# Book sample files



## tonyp17 (Nov 1, 2010)

I have just purchased 3 books and was expecting to find sample files available for each but am unable to find mention in any of the books. Hopefully they are available and that you can point me in the right direction.

The books are:

1. Excel 2010 in Depth

2. Charts and Graphs for Excel 2010

3. Business Analysis for Excel 2010.

Thank you

PS The Acknowledgements page in your 2007 version of Charts and Graphs said you had written 2,500 pages in 2006. It seems you must have beaten that this year! How do you do it?


----------



## tonyp17 (Nov 2, 2010)

I did mean example files.

Is this reply genuine?


----------



## Jon von der Heyden (Nov 2, 2010)

No, it's a spammer.  Please ignore that reply.  I'm taking it off.


----------



## MrExcel (Nov 2, 2010)

Hi Tony

I ended up leaving the office for 37 days and doing nothing but writing in order to get all of the books done!

Here are the sample file locations:
Excel 2010 In Depth: 
http://www.mrexcel.com/SampleData_2010/InDepthSampleData.zip

Excel 2010 Charts & Graphs:
http://www.mrexcel.com/chartbook2010data.html

Business Analysis:
Click the Downloads tab on this page:
http://www.quepublishing.com/store/product.aspx?isbn=0789743175

Bill Jelen


----------



## tonyp17 (Nov 2, 2010)

Hi Bill

Thank you very much for the links; all successfully downloaded and extracted. Should I have spotted these in the books somewhere?

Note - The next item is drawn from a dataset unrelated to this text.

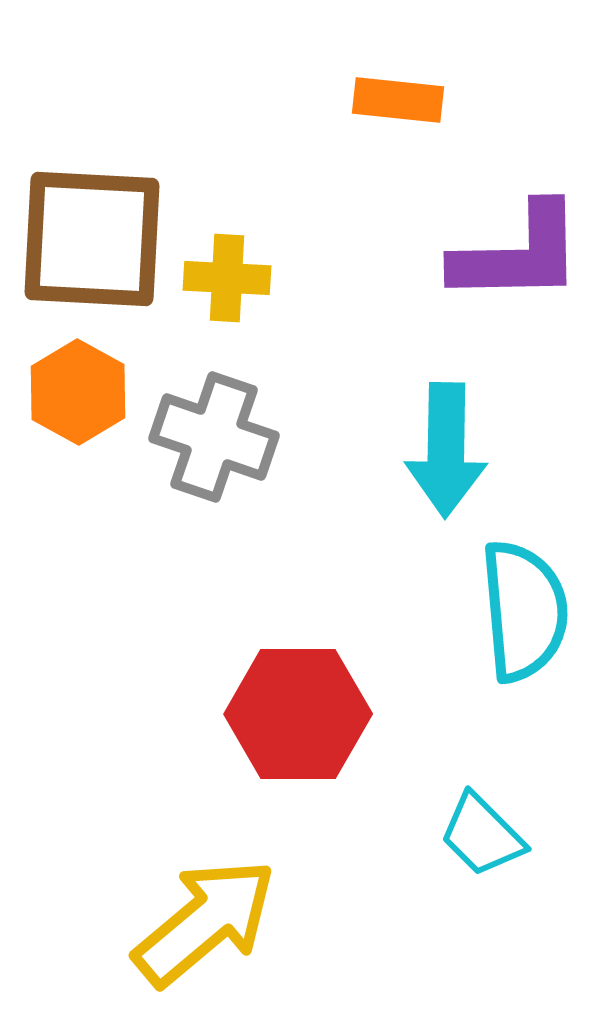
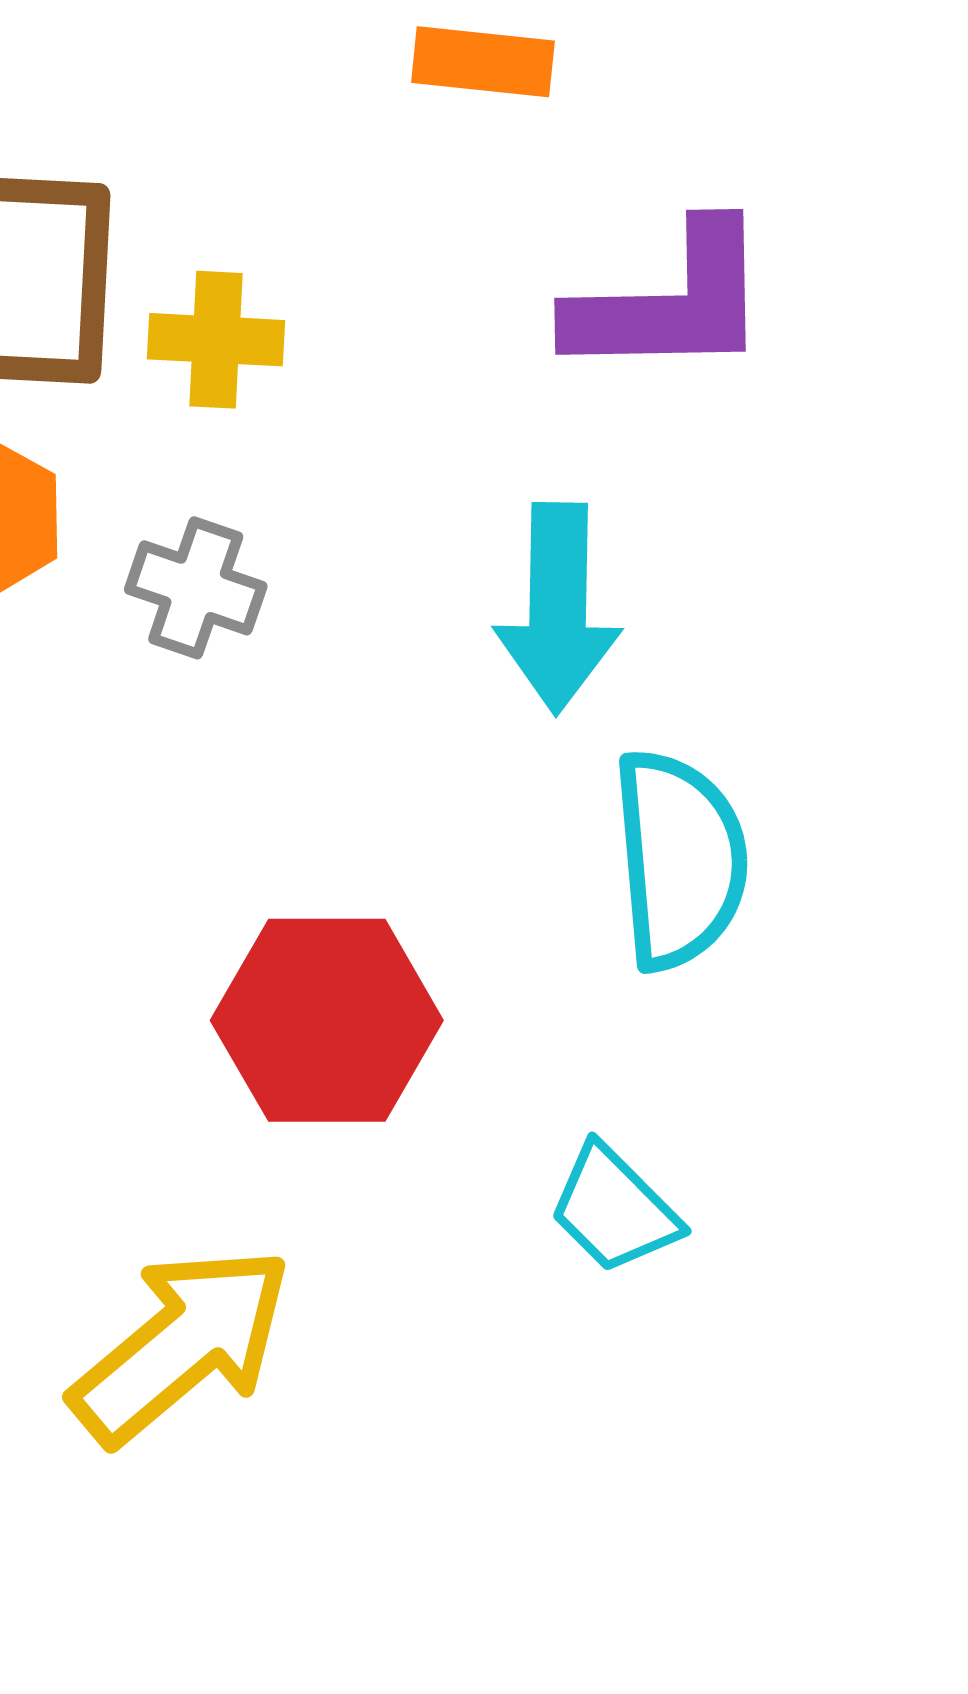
gray cross: (214, 437) -> (196, 588), size x0.7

I really enjoy your style of writing and the technical knowledge you put across. These books will keep me quiet and hopefully help to answer some of the challenges presented to me in my role as Finance Director and developer of BI reports.

Kind regards

Tony Phillips
Business Information Director
Gerald Simonds Healthcare Ltd
Aylesbury, England


----------



## Derek Brown (Nov 2, 2010)

I don't know about the third book in your list (it is one of the few MrExcel books that I do not have) but I can give an answer about the other two.
Normally with Que books you can register the book and get access to bonus material - doing this for Excel 2010 In Depth would now give you a download link for the sample files. It is not entirely clear in the book but the 'clue' is in the paragraph "Reader Services" on the page before the Introduction.
For Charts and Graphs for Excel 2010, again not very clear, but the link reference will be found near the top of page 439.


----------